Care home staff and NHS nurses are working together in a digital pilot designed to improve the quality of life of residents and reduce hospital admissions in Sheffield.
The Digital Care Home pilot is one of seven test beds across the country funded by NHS England and the Department of Health.
Philippa Hedley-Takhar, programme manager for the Digital Care Home, said: “As a result of the programme, we are building strong new partnerships between care homes and healthcare professionals for the benefit of residents, their families and the wider health and social care system.”
Under the project, which uses technology provided by Inhealthcare, carers monitor a resident’s vital signs, including respiration rate, oxygen saturation, temperature, blood pressure, heart rate and level of consciousness.
The information is shared with NHS nurses who provide clinical assessment and support, including prioritised GP visits, increased resident monitoring, medication reviews, or community nurse home visits.
The service has been trialled in seven care homes in Sheffield with 70 residents taking part.

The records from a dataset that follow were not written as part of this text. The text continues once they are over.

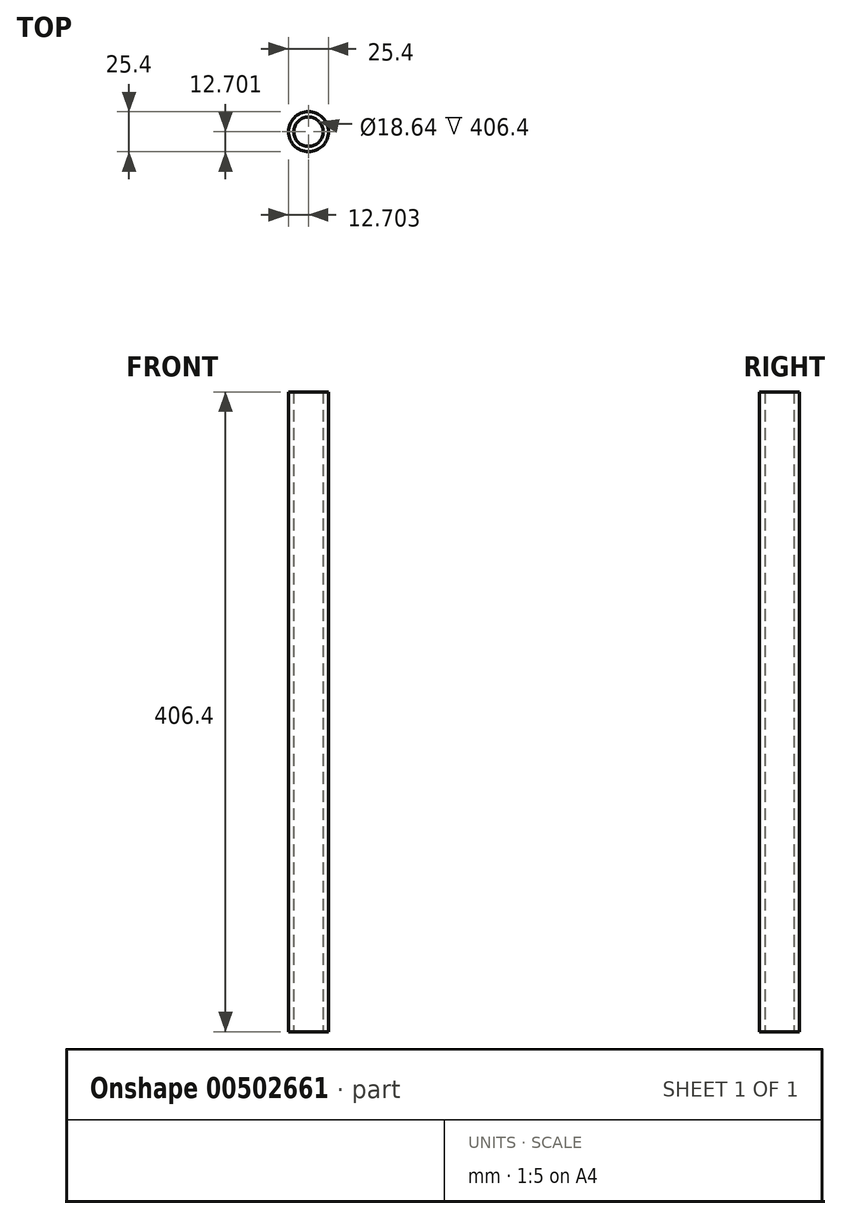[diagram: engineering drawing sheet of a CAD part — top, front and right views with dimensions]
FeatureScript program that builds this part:
annotation { "Feature Type Name" : "Feature", "Feature Type Description" : "" }
export const myFeature = defineFeature(function(context is Context, id is Id, definition is map)
    precondition{}
    {
        {
            var Q0;
            Q0=qCreatedBy(makeId("Top.planeOp"),FACE);
            var sketch = newSketch(context, id + "F0", { "sketchPlane" : qUnion([Q0])});
            skCircle(sketch, "E0", {"center": v(47.58, -48.34) * mm, "radius": 12.7 * mm});
            skCircle(sketch, "E1", {"center": v(47.58, -48.34) * mm, "radius": 9.32 * mm});
            skCircle(sketch, "E2", {"center": v(-58.04, -192.54) * mm, "radius": 58.48 * mm});
            skSolve(sketch);
        }
        {
            var Q0;
            Q0=makeQuery(id+"F0.imprint","IMPRINT",FACE,{"disambiguationData":[TD([[makeQuery(id+"F0.imprint","IMPRINT",EDGE,{"derivedFrom":sQuery(id+"F0.wireOp",EDGE,"E0")}),1.0]])]});
            extrude(context, id + "F1", {"entities" : qUnion([Q0]), "depth" : 406.4 * mm});
        }
    });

To date, over 35 care home workers have been trained to use the new technology.
Amanda Fields, manager at HC-One’s Alexander Court, one of the participating homes, said: “The service enables us to identify somebody who might be starting to become unwell earlier on rather than waiting for the usual symptoms to appear.
“If we are identifying people earlier and can see their stats are out of range, it gives us time to speak to their GP who can start treatment for them. That’s welcome for the patient and the local health budget.”